## WHAT YOU HAVE TO DO
From the listing below, copy each line where "августа" occurs.

## SUPPLIED RECORDS

____________________

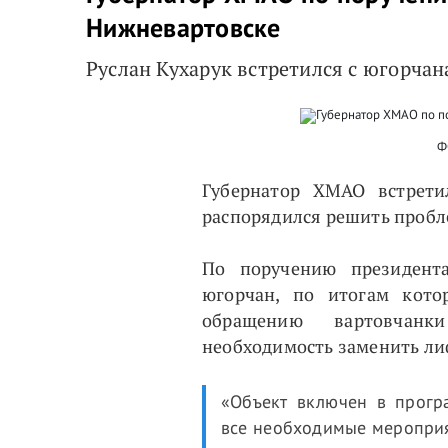
Нижневартовске
Руслан Кухарук встретился с югорча
Ф
Губернатор ХМАО встрети
распорядился решить пробл
По поручению президент
югорчан, по итогам кото
обращению вартовчан
необходимость заменить ли
«Объект включен в прогр
все необходимые мероприят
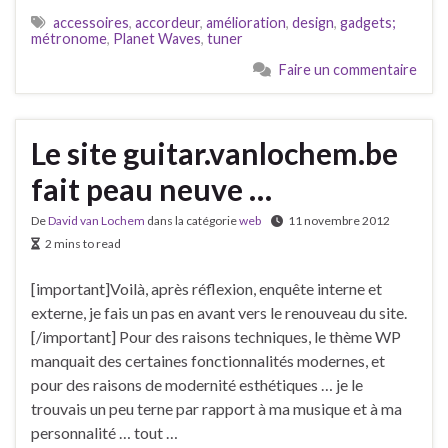
accessoires
,
accordeur
,
amélioration
,
design
,
gadgets;
métronome
,
Planet Waves
,
tuner
Faire un commentaire
Le site guitar.vanlochem.be
fait peau neuve …
De
David van Lochem
dans la catégorie
web
11 novembre 2012
2 mins to read
[important]Voilà, après réflexion, enquête interne et
externe, je fais un pas en avant vers le renouveau du site.
[/important] Pour des raisons techniques, le thème WP
manquait des certaines fonctionnalités modernes, et
pour des raisons de modernité esthétiques … je le
trouvais un peu terne par rapport à ma musique et à ma
personnalité … tout …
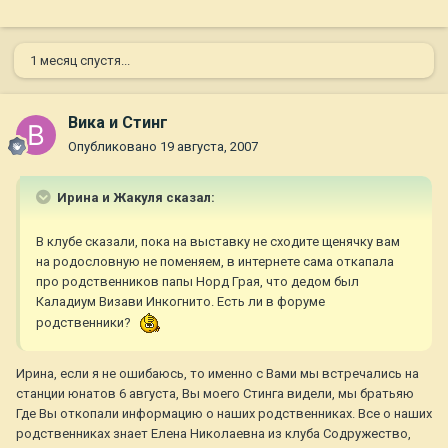
1 месяц спустя...
Вика и Стинг
Опубликовано
19 августа, 2007
Ирина и Жакуля сказал:
В клубе сказали, пока на выставку не сходите щенячку вам
на родословную не поменяем, в интернете сама откапала
про родственников папы Норд Грая, что дедом был
Каладиум Визави Инкогнито. Есть ли в форуме
родственники?
Ирина, если я не ошибаюсь, то именно с Вами мы встречались на
станции юнатов 6 августа, Вы моего Стинга видели, мы братьяю
Где Вы откопали информацию о наших родственниках. Все о наших
родственниках знает Елена Николаевна из клуба Содружество,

____________________

## RESPONSE BOX
19 августа, 2007
станции юнатов 6 августа, Вы моего Стинга видели, мы братьяю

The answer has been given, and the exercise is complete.